Sunday, November 8, 2020

Inclusion of multiple high‐risk histopathological criteria improves the prediction of adjuvant chemotherapy efficacy in lung adenocarcinoma

alwin shared this article with you from Inoreader

Abstract

Aims

The decision to consider adjuvant chemotherapy (AC) for non‐small cell lung cancer is currently governed by clinical stage. This study aims to assess other routinely collected pathological variables related to metastasis and survival for their ability to predict the efficacy of AC in lung adenocarcinoma.

Methods and Results

A retrospective single‐centre series of 620 resected lung non‐mucinous adenocarcinoma cases from 2005‐2015 was used.
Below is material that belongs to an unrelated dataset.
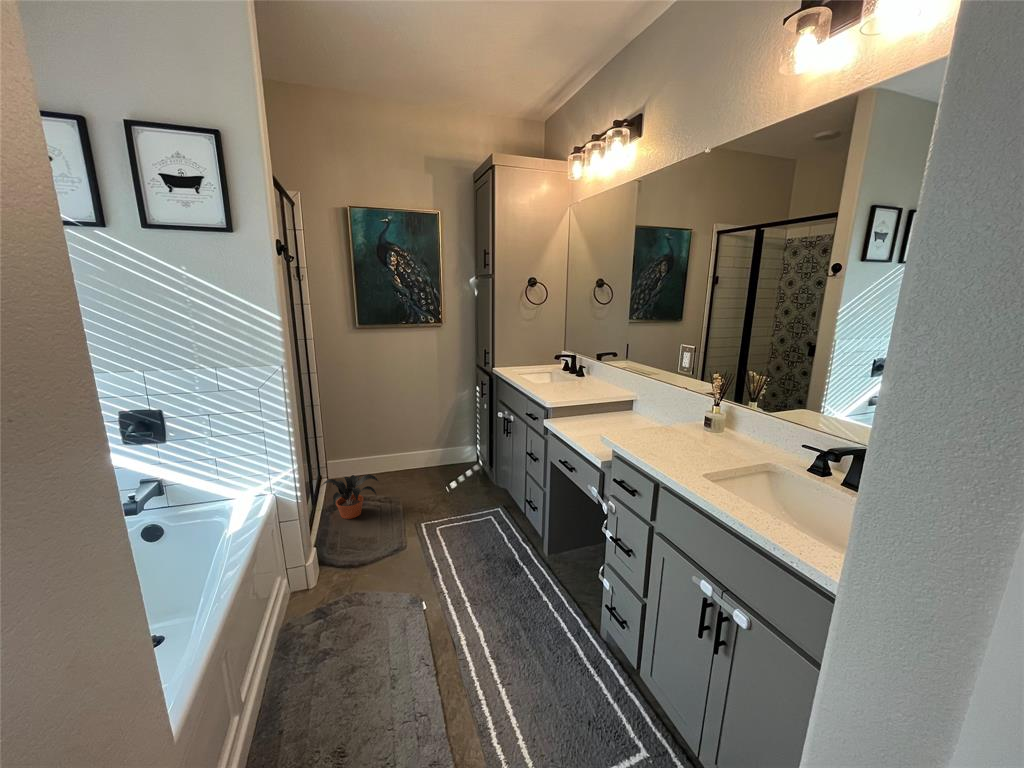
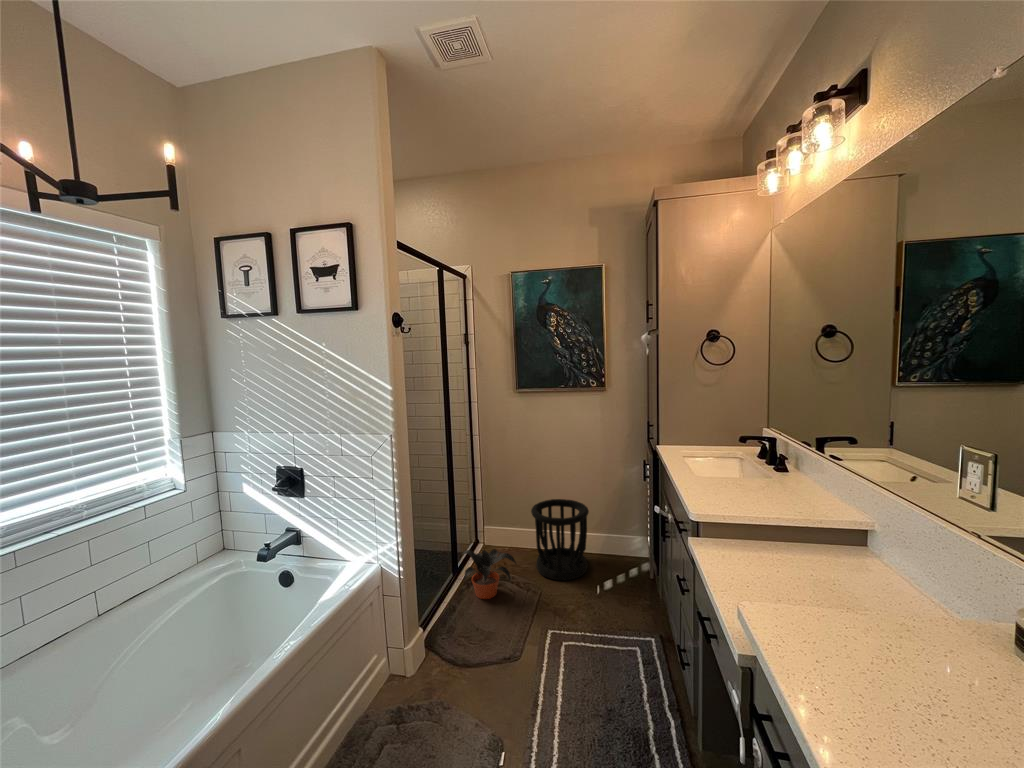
wastebasket: none [381,424,433,491] -> present [531,499,589,580]

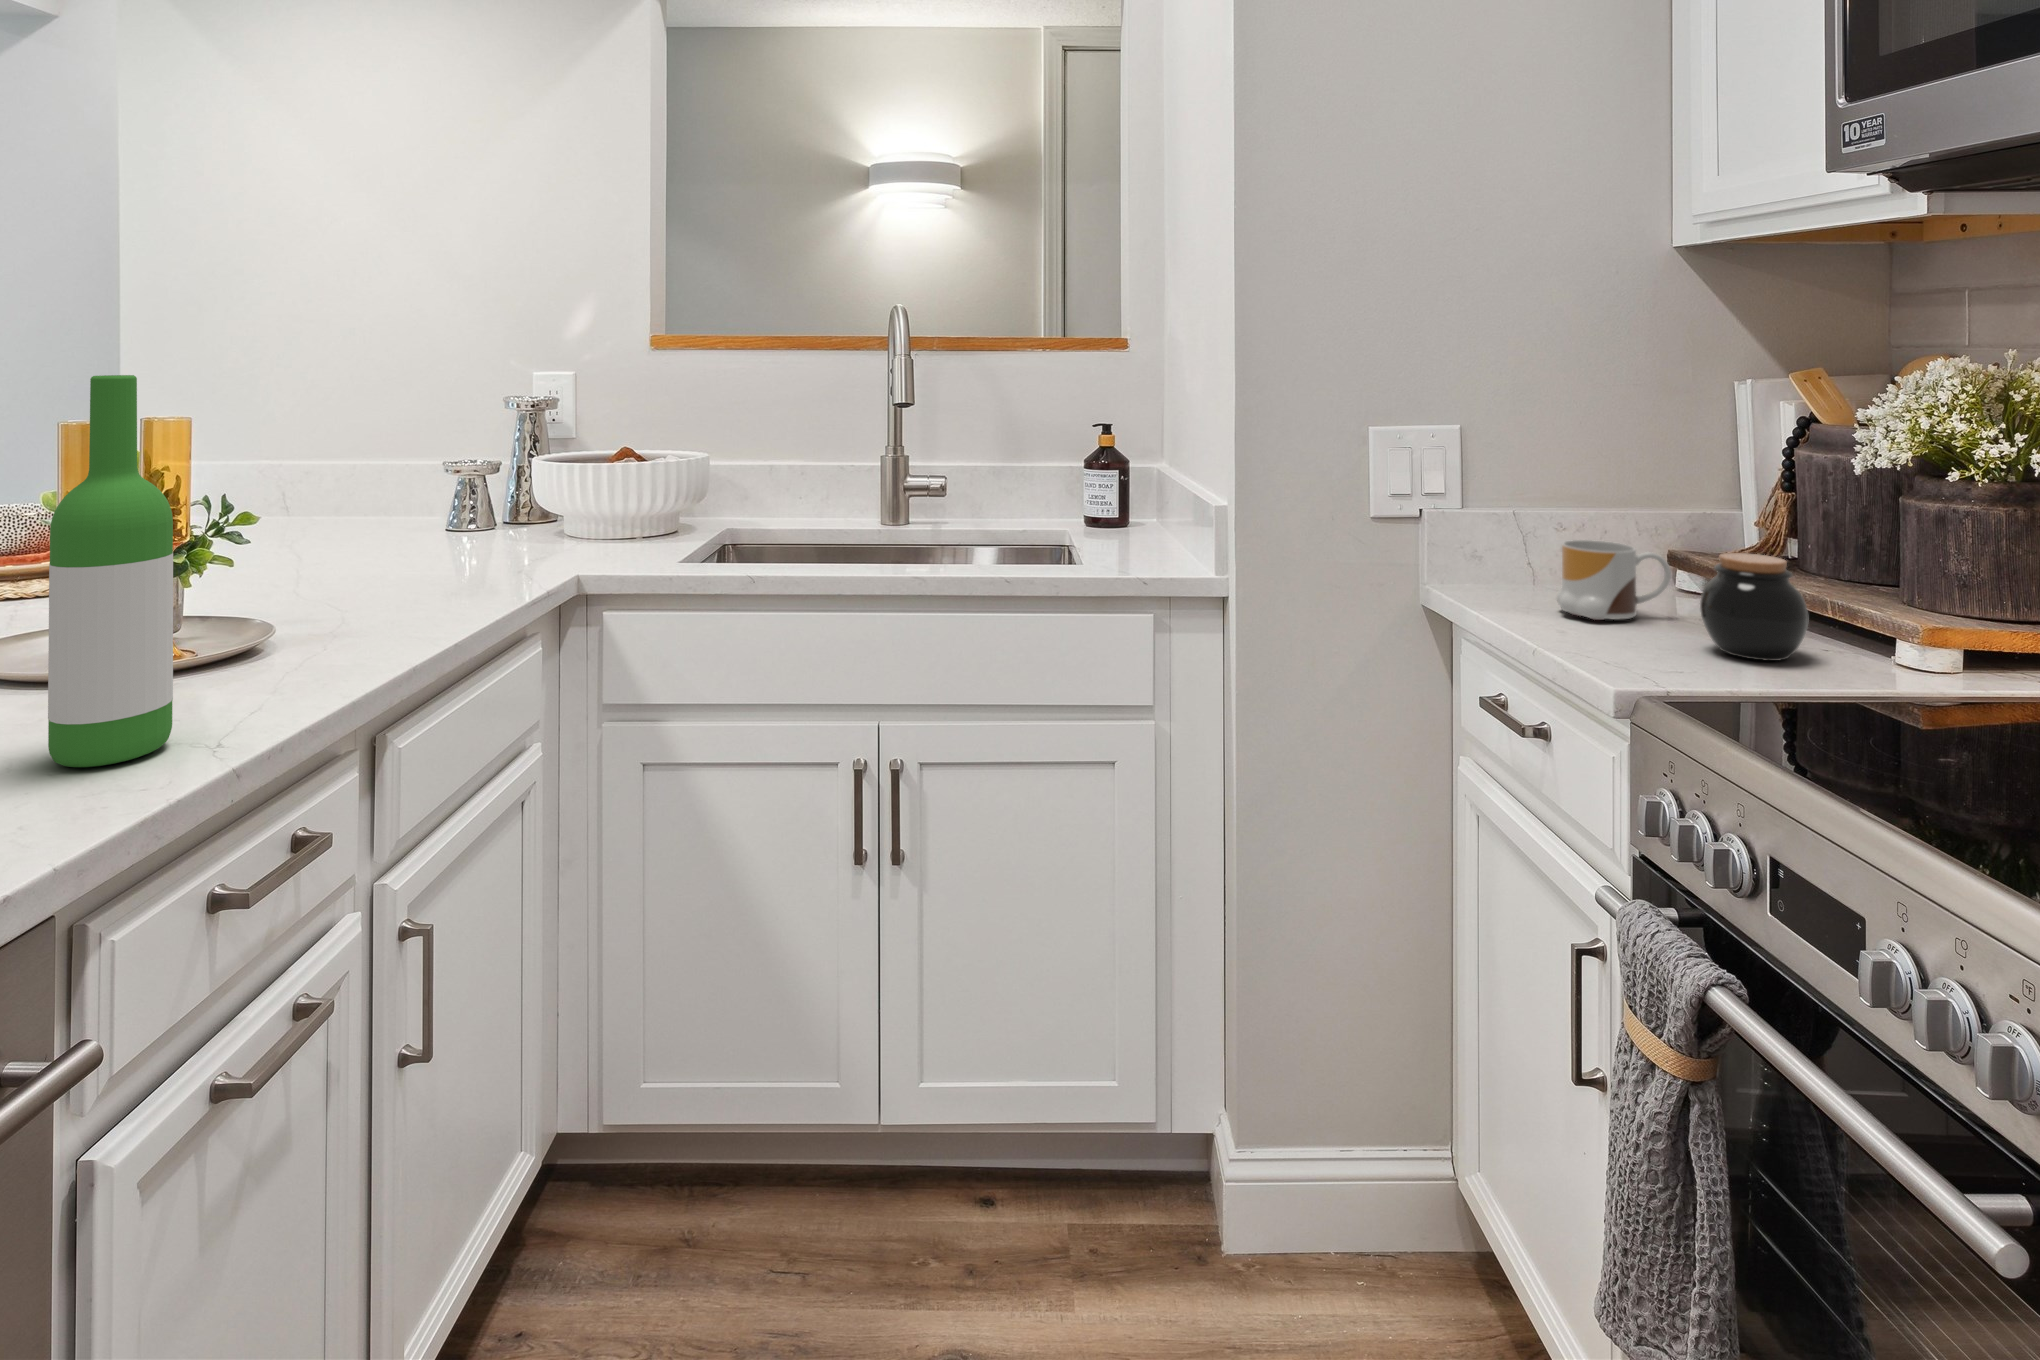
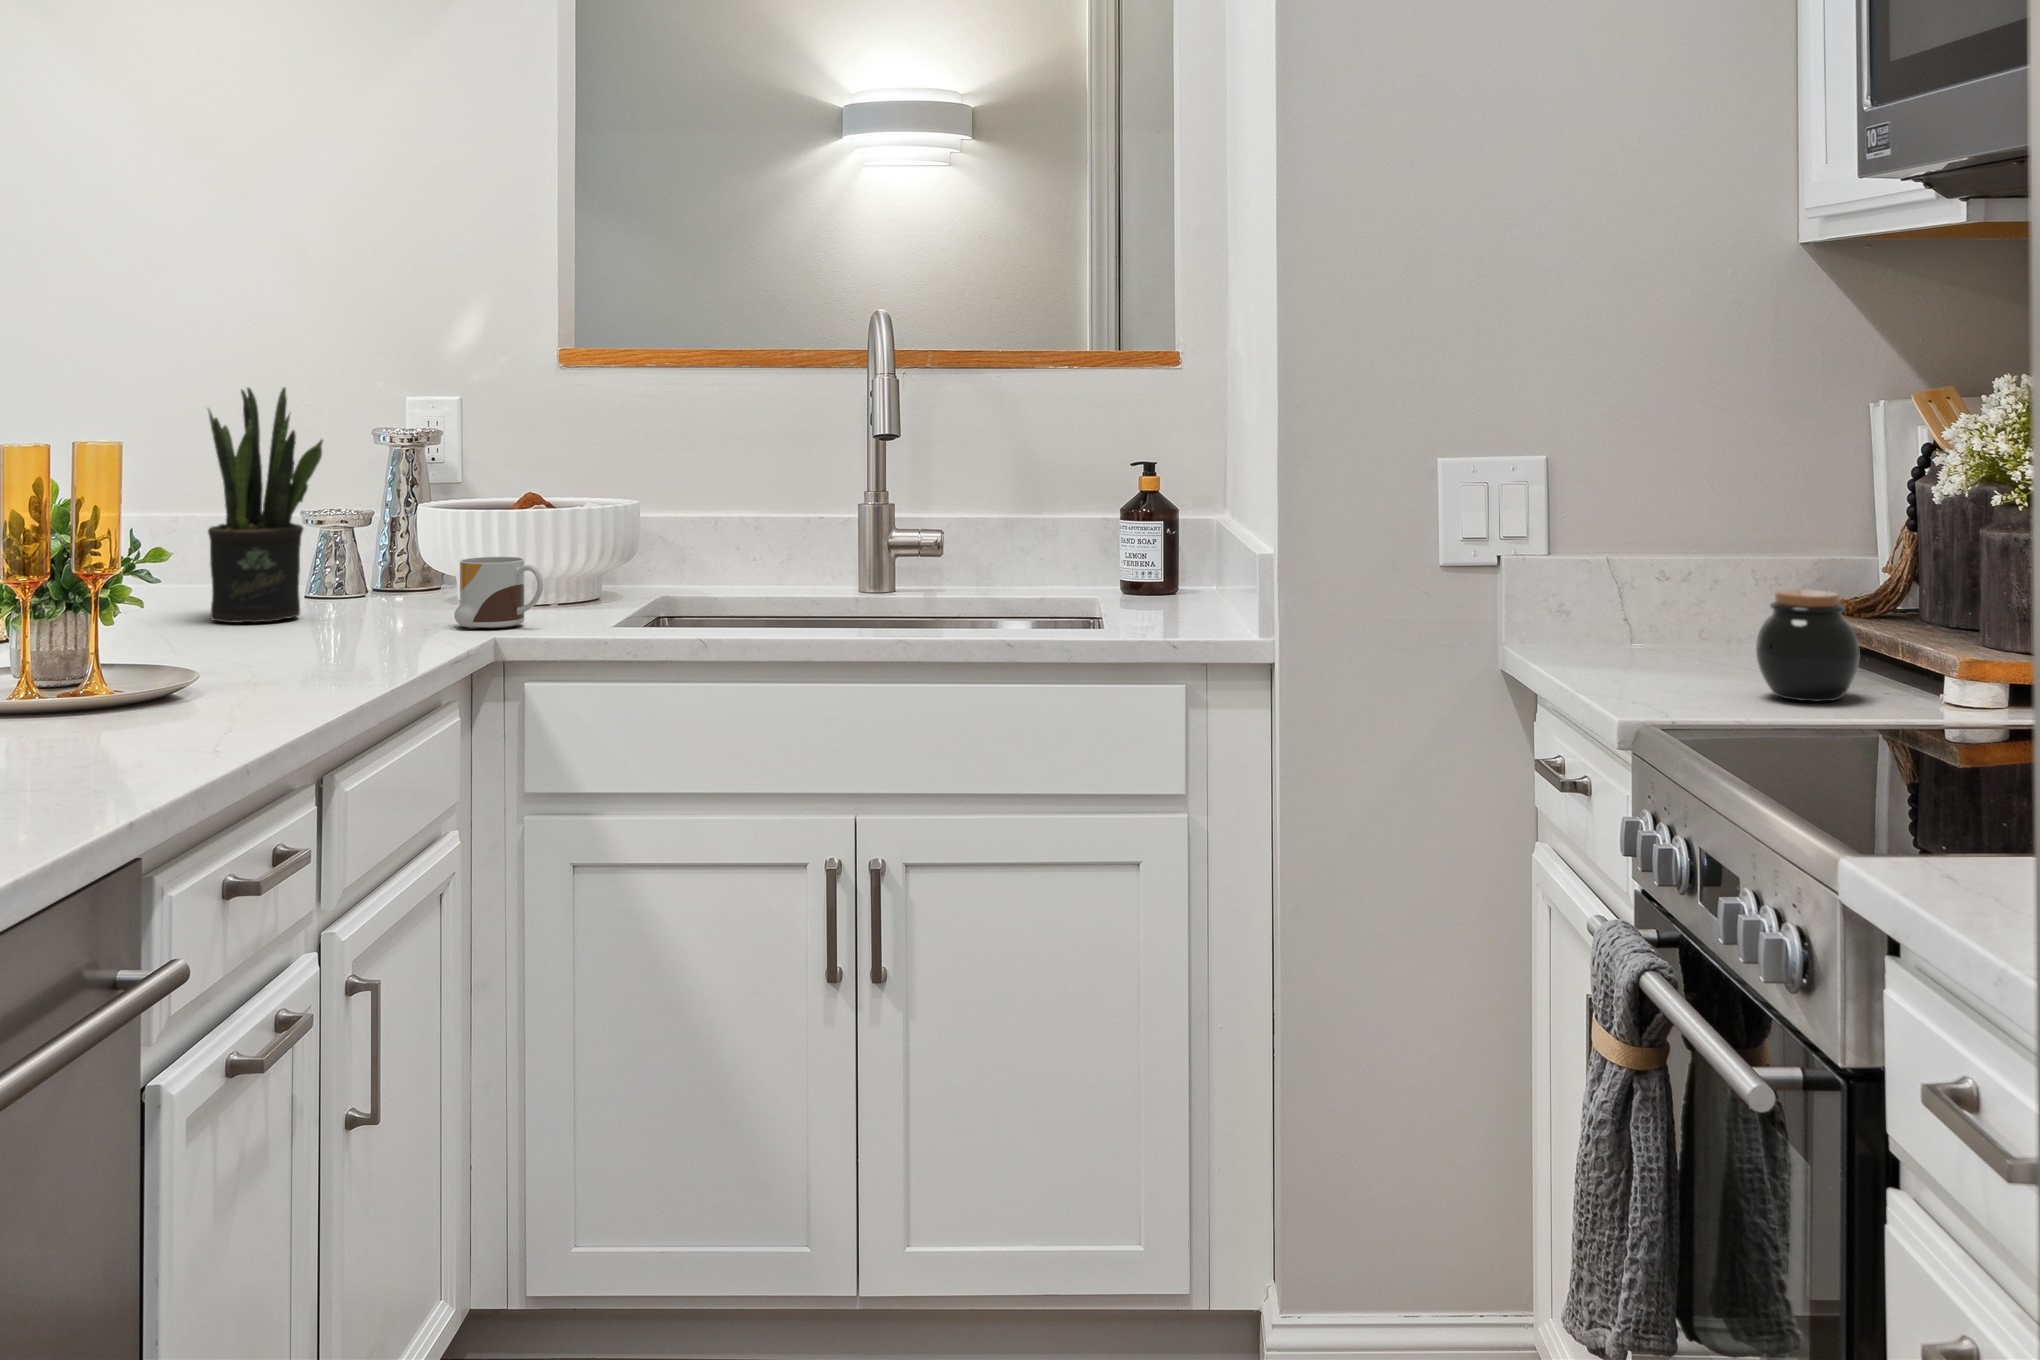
potted plant: none [356,367,448,558] -> present [208,387,323,623]
wine bottle: present [48,375,173,767] -> none [73,392,175,760]
mug: present [1556,540,1671,620] -> present [454,557,543,629]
Digital images of all slides were subjected to central review, and data on tumour histopathology, AC treatment and patient survival were compiled. A statistical case matching approach was used to counter selection bias. Several high‐risk pathological criteria predict both pathological nodal involvement and early death: positive vascular invasion status (VI+) (HR=2.10 P<0.001), positive visceral pleural invasion status (VPI+) (HR=2.16 P<0.001), and solid/micropapillary‐predominant WHO tumour type (SPA/MPPA) (HR=3.29 P<0.001). Crucially, these criteria also identify patient groups benefiting from AC (VI+ HR=0.69 P=0.167, VPI+ HR=0.44 P=0.004, SPA/MPPA HR=0.36 P=0.006). Cases showing VI+/VPI+/SPA/MPPA histology in the absence of AC stage criteria were common (170 of 620 total), and 8 had actually received AC. This group showed much better outcomes th an equivalent untreated cases in matched analysis (3‐year OS 100.0% vs 31.3%). Inclusion of patients with VI+/VPI+/SPA/MPPA histology would increase AC‐eligible patients from 51.0% to 84.0% of non‐mucinous tumours in our cohort.

Conclusions

Our data provide preliminary evidence that the consideration of AC in patients with additional high‐risk pathological indicators may significantly improve outcomes in operable lung adenocarcinoma, and that AC may be currently underused.